begin EXTRACTED TEXT

40      As regards the question whether the Member States can rely on the option provided for by the fourth subparagraph of Article 4(5) of the Sixth Directive only if they have previously adopted an express legal provision to that effect, it should be pointed out that, according to the settled case-law of the Court, the transposition of a directive into domestic law does not necessarily require that its provisions be incorporated formally and verbatim in express, specific legislation; a general legal context may be adequate for the purpose provided that it does indeed guarantee the full application of the directive in a sufficiently clear and precise manner (Case C-131/88 Commission v Germany [1991] ECR I-825, paragraph 6; Case C-49/00 Commission v Italy [2001] ECR I-8575, paragraph 21; and Case C-410/03 Commission v Italy [2005] ECR I-3507, paragraph 60).

41      It is particularly important, so as to conform with the requirement of legal certainty, that, where that directive is intended to create rights for individuals, the persons concerned can ascertain the full extent of their rights and rely on them, if necessary, before the national courts (see Case Commission v Germany, paragraph 6; Case C-49/00 Commission v Italy, paragraphs 21 and 22; and Case C-410/03 Commission v Italy, paragraph 60).

42      Each Member State is bound to implement the provisions of directives in a manner that fully meets the requirements of clarity and certainty in legal situations imposed by the Community legislature, in the interests of the persons concerned established in the Member States. To that end, the provisions of a directive must be implemented with unquestionable legal certainty and with the requisite specificity, precision and clarity (Case C-354/99 Commission v Ireland [2001] ECR I-7657, paragraph 27 and the case-law cited).

43      In particular, mere administrative practices, which by their nature are alterable at will by the authorities and are not given the appropriate publicity, cannot be regarded as constituting the proper fulfilment of obligations under the EC Treaty (see Case C-334/94 Commission v France [1996] ECR I-1307, paragraph 30, and Case C-197/96 Commission v France [1997] ECR I-1489, paragraph 14).

44      While it is for the referring court to assess whether the conditions of transposition, set out in paragraphs 40 to 43 of the present judgment, have been fulfilled in the main proceedings, the Court may nevertheless, in order to give the national court a useful answer, provide it with all the guidance that it deems necessary (see, in particular, Case C-49/07 MOTOE [2008] ECR I-0000, paragraph 30, and Case C-414/07 Magoora [2008] ECR I-0000, paragraph 33).

end EXTRACTED TEXT
begin DATA EXCERPT

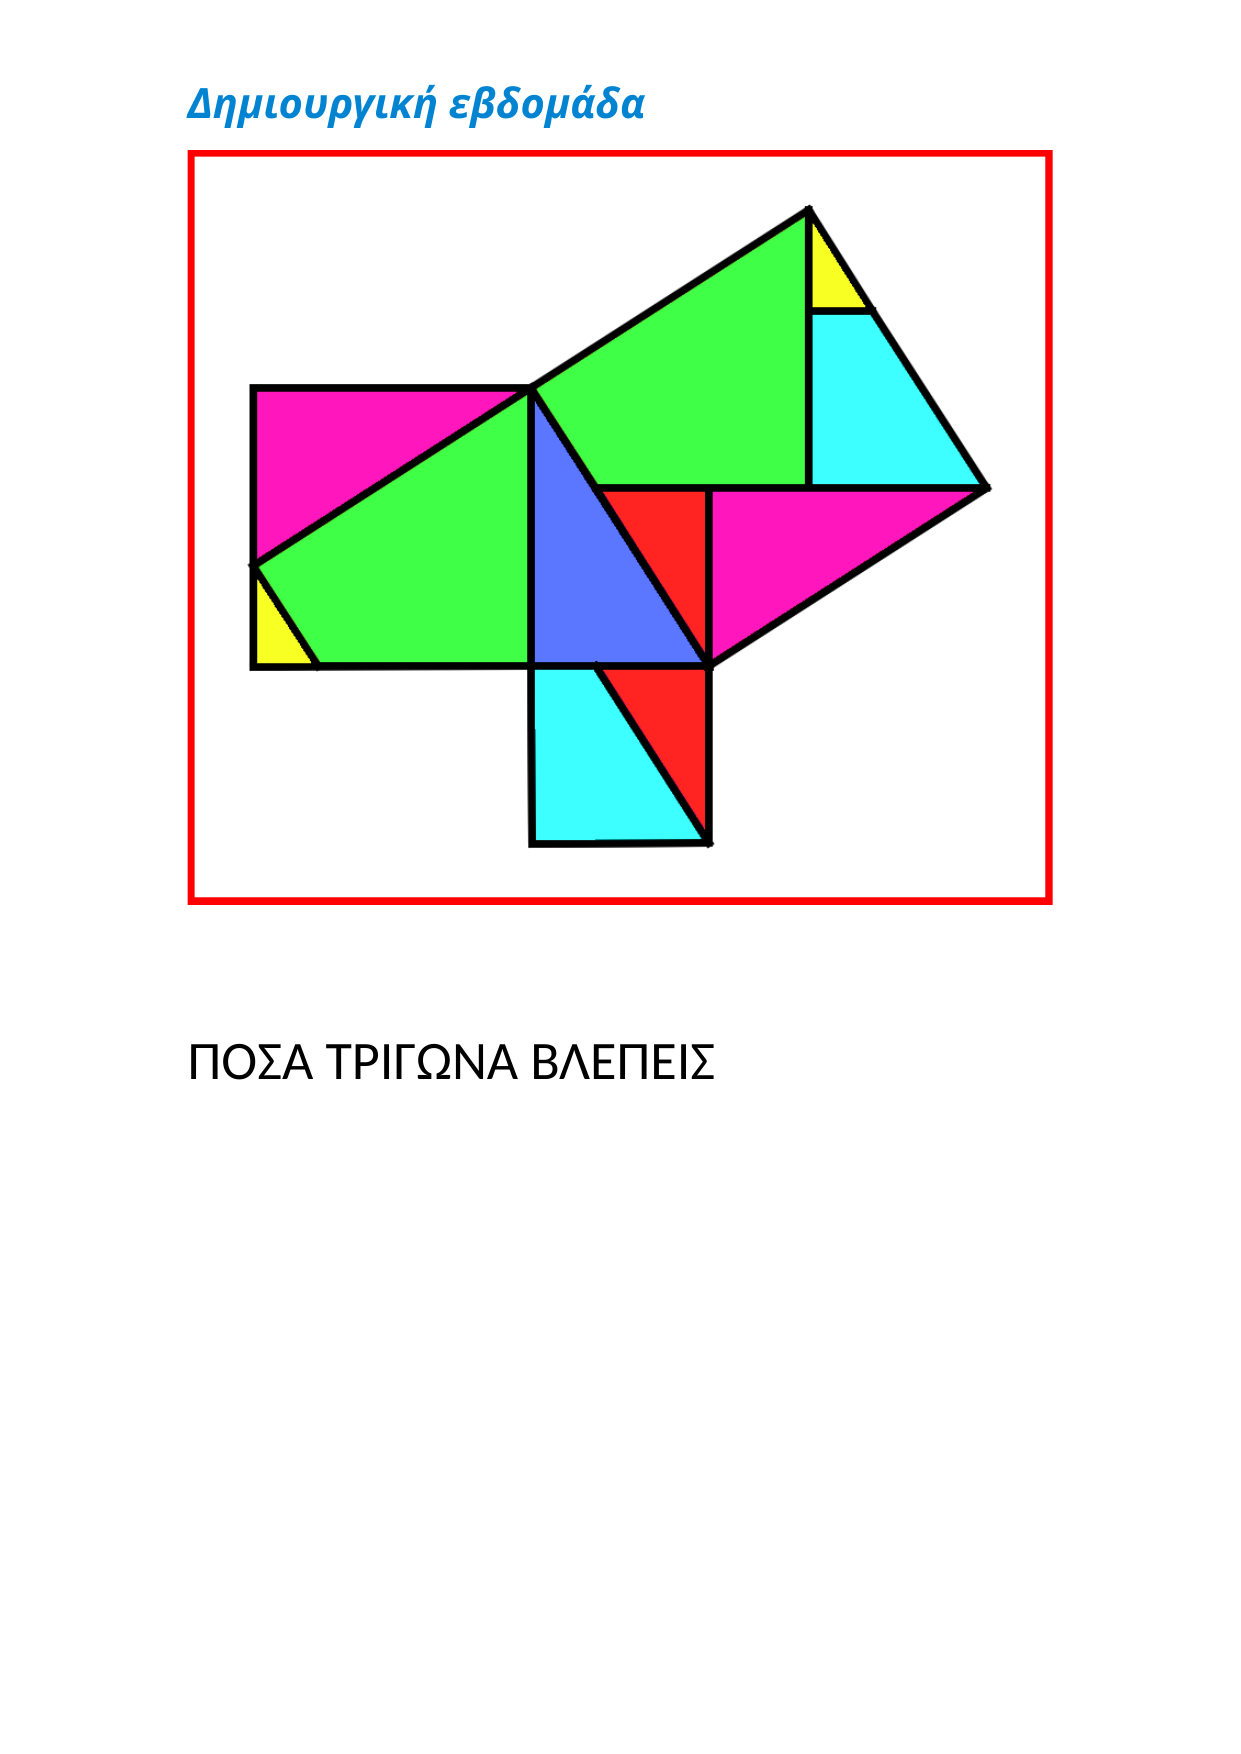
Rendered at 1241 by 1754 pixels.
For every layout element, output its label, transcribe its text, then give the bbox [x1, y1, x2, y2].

end DATA EXCERPT

## PROBLEMS AND TASKS
• a. Reproduce the part of the passage on transposing directives that opens with the words "44      While it is" and closes with "I-0000, paragraph 33).", updating it so that "helpful answer" stands in place of "useful answer".
• b. Take the passage on transposing directives further, picking up after its last paragraph.

## RESPONSES TO THE TASKS
• a.
44      While it is for the referring court to assess whether the conditions of transposition, set out in paragraphs 40 to 43 of the present judgment, have been fulfilled in the main proceedings, the Court may nevertheless, in order to give the national court a helpful answer, provide it with all the guidance that it deems necessary (see, in particular, Case C-49/07 MOTOE [2008] ECR I-0000, paragraph 30, and Case C-414/07 Magoora [2008] ECR I-0000, paragraph 33).

• b.
45      In the present case, it is apparent from the order for reference that, under German tax law, the possibility for the IHK to opt for liability to tax depends solely on the question whether the letting of properties by bodies governed by public law is treated as being a business activity performed in the context of a commercial operation or as coming within simple property management.

46      In that regard, it is apparent from the order for reference, as has been pointed out in paragraph 28 of this judgment, that the decisive concept of property management does not appear in the relevant legislation, that is to say neither in the UStG, nor in the KStG, nor in a statutory authorisation conferred on the authorities by their provisions.

47      To the extent that the German Government states that Paragraph 14 of the AO provides for the concept of property management and distinguishes it from business activities, it is however necessary to point out that it is apparent from the order for reference that situations such as that in the main proceedings do not fall directly within the scope of application of Paragraph 14 of the AO.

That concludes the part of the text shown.